The difference between Tantra Therapy and Sexual Freedom
Tantra therapy does not mean sexual freedom, but they do has something in common. Sexual freedom is extremely important and it involves freedom of choice and freedom from oppression, shame, guilt and judgments for all persons engaging in their sexual expression. If their expression impedes or imposes in any way on another person then this cannot be sexual freedom. This I feel is an important dictum as very often-sexual freedom is taken as freedom of sexual expression in all its shapes and colors without thought of anyone else. Perhaps this is non conscious sexual freedom expression but can be traumatizing for people to experience and re-traumatizing and very representative of an original sexual wound perhaps as a result of sexual oppression which gives rise to the desire for sexual freedom in the first place.
Sexual freedom may encourage and support ancient practices and lifestyle choices such as swinging (recreational sex with others), polyamorous (multiple lovers), and Bdsm (Bondage and Discipline, Sadism and Masochism), which are all very interesting topics in themselves. Tantra Therapy would not be so concerned about supporting, encouraging or discouraging such practices but would be more concerned with any underline dynamics and reenactments within those practices. Within these practices one can experience great sexual freedom and pleasure. However bringing consciousness to our sexual fantasies and expressions in Tantra therapy can unravel many reenactments that may have been guised as sexual freedoms and free sexual expressions but were actually facilitating a lack of a deeper freedom in ones own life. A freedom from the trauma of the past. Freedom that will allow for great positive change in our lives.
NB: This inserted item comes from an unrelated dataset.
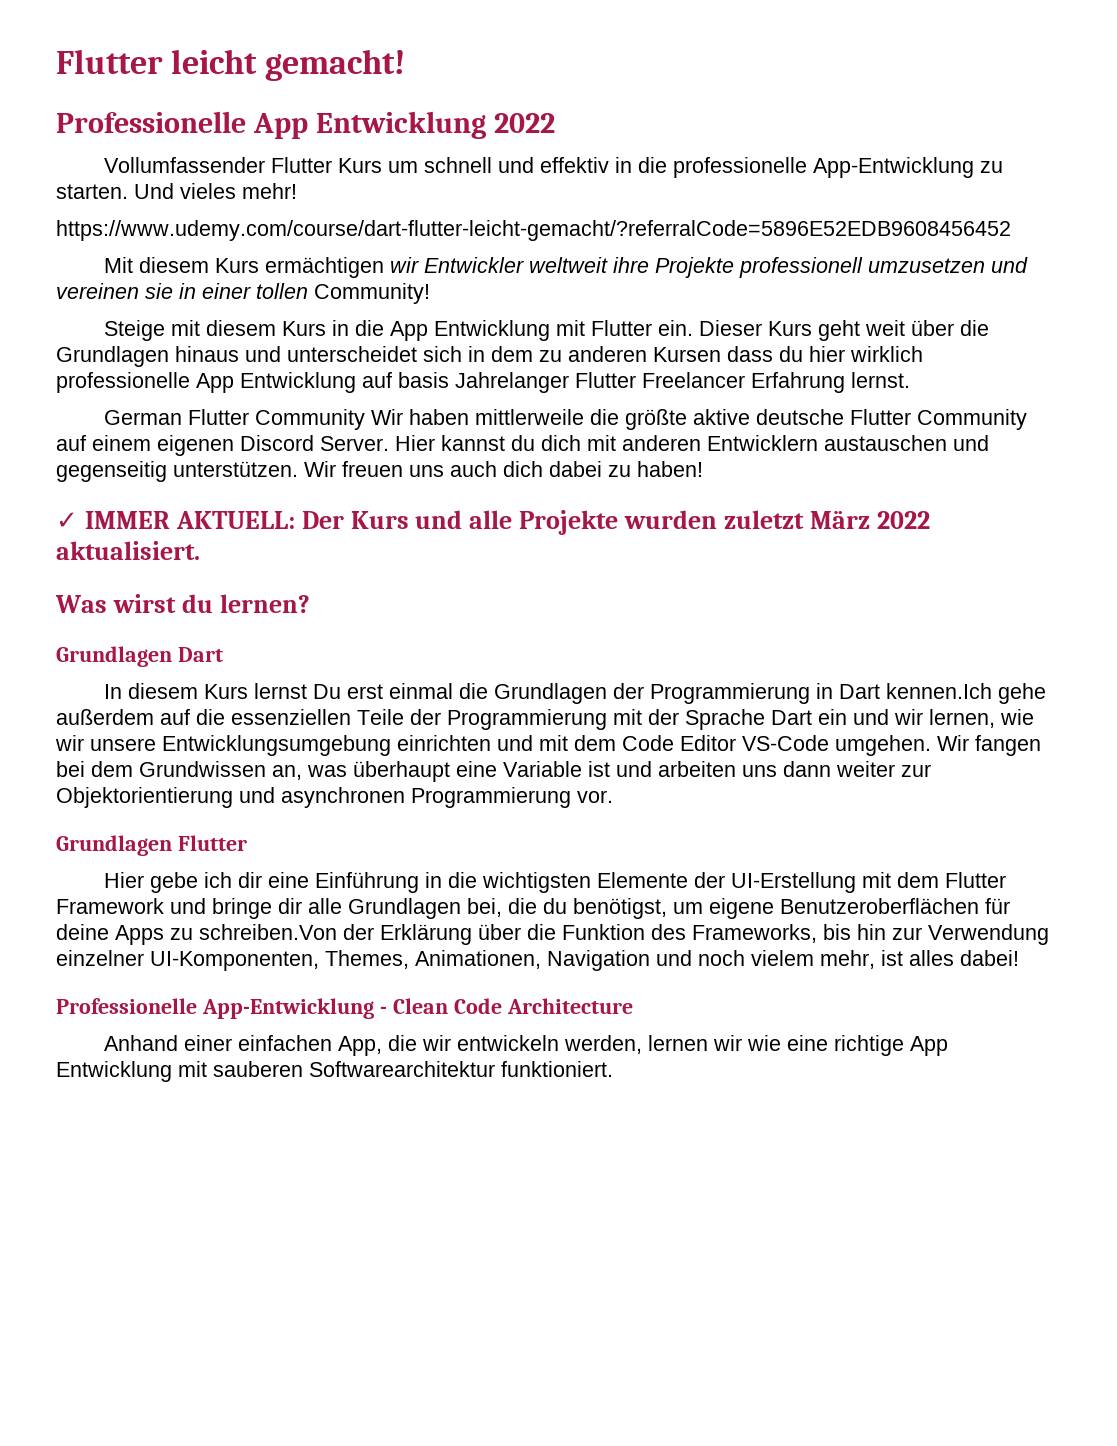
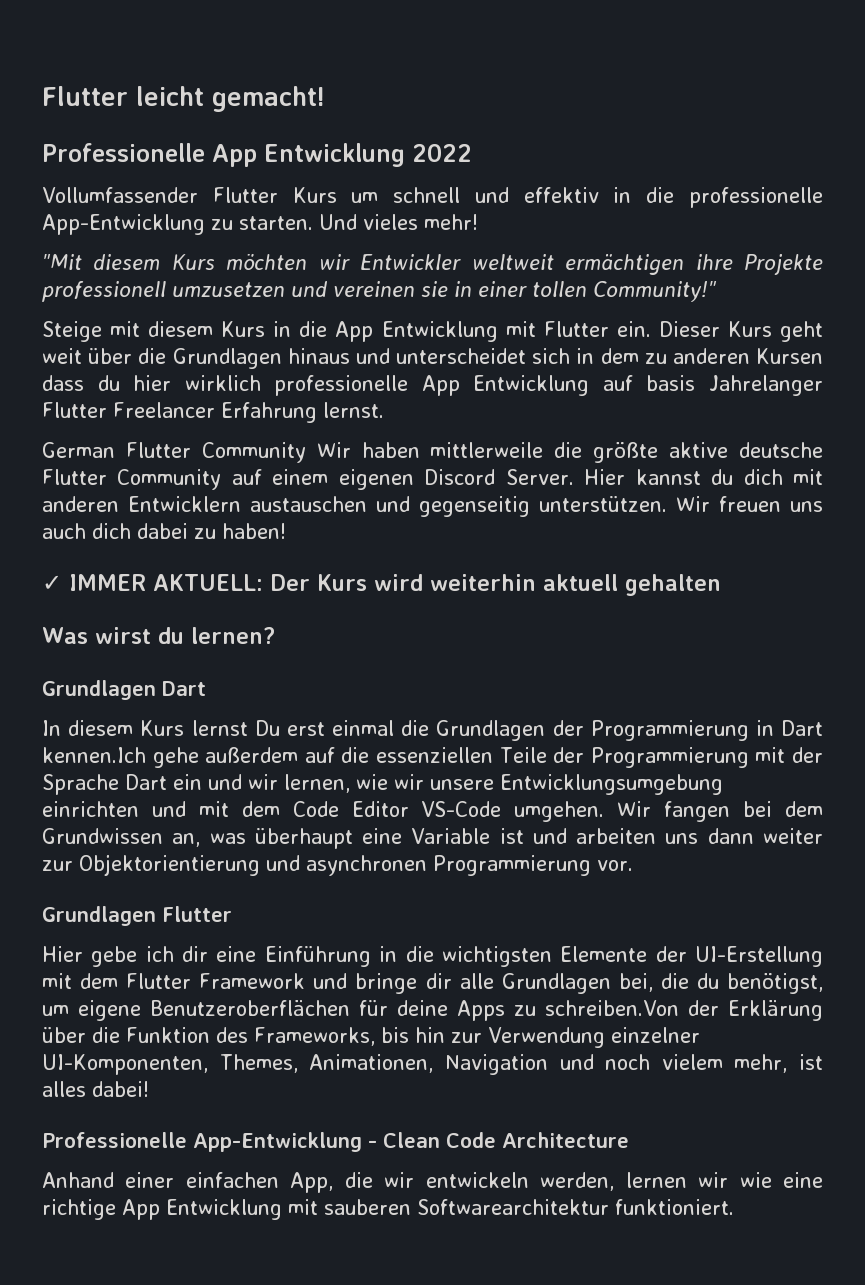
[56,220,1011,241] [103,257,384,278] https://www.udemy.com/course/dart-flutter-leicht-gemacht/?referralCode=5896E52EDB9608456452 // Mit diesem Kurs ermächtigen -> [42,253,308,270] "Mit diesem Kurs möchten
(608, 265) none -> [565,253,685,275] ermächtigen
[314,283,430,304] Community! -> [593,281,717,302] Community!"
[415,510,930,535] [56,541,200,560] und alle Projekte wurden zuletzt März 2022 aktualisiert. -> [374,574,721,596] wird weiterhin aktuell gehalten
Whatever else can be said about our many and varied sexual proclivities, it is clear that they are derived from a past that is deeply embedded in our personalities and colors the ways that we choose to view and relate to our world on a daily basis. From the standpoint of clinical listening, it seems useful to consider most compulsions, perversions, addictions and fetishes as a search for body – mind states that were once deeply satisfying and that have become somehow lost in our adult lives. All our compulsions, addictions, perversions and fetishes symbolically mark important experiences of deep satisfaction or frustration in our earliest relationships.
Like symbols in dreams, our repetitive sexual fantasies and enactments stand as psychological representations of truly important parts of ourselves that deserve to be cherished, understood, and lived in the most fulfilling ways possible. Knowing about and respecting our personal symbols and representations and how they arise from our bodies and persist in our personalities, relationships, and sexuality is a vital part of self-realization of therapy.
But, simply surrendering to powerful compulsions, addictions and fetishes – Internet or not – does little more that to repeat the ways our first loves satisfied or frustrated us. The real problem with “acting out” is that it is living in past relationships rather than present ones. Finding others who share our fetishistic interests may do much to spice up our sexual encounters, to relieve our sense of isolation and shame, or to make us feel less deviant, but channeling our energies and investments toward ever more exciting, perverse and addictive fetishistic enactments leaves us progressively more removed from real relationships and from the frustrations and fulfillments offered by living life in the present in a real world of relating people.
Persistently living out repetitive sexual fantasies and enactments denies our human capacity to achieve growth and transformation through real and novel kinds of personal relationships in which a mutual investment in, understanding of, and caring for the emotional well being of the other is paramount. Whatever approach a therapist chooses, let us hope that it honors and calls for elucidation of the clients various personal meanings implicit in or represented by his particular sexual preferences, fetishes, fantasies and enactments. The psychotherapeutic balancing act is ideally carries on between recognizing the past loves and past love frustrations as represented in a person’s sexual preference and enactments and then encouraging participation in real, exciting, and novel relationships that have the power to generate many kinds of human inspiration, growth and transformation.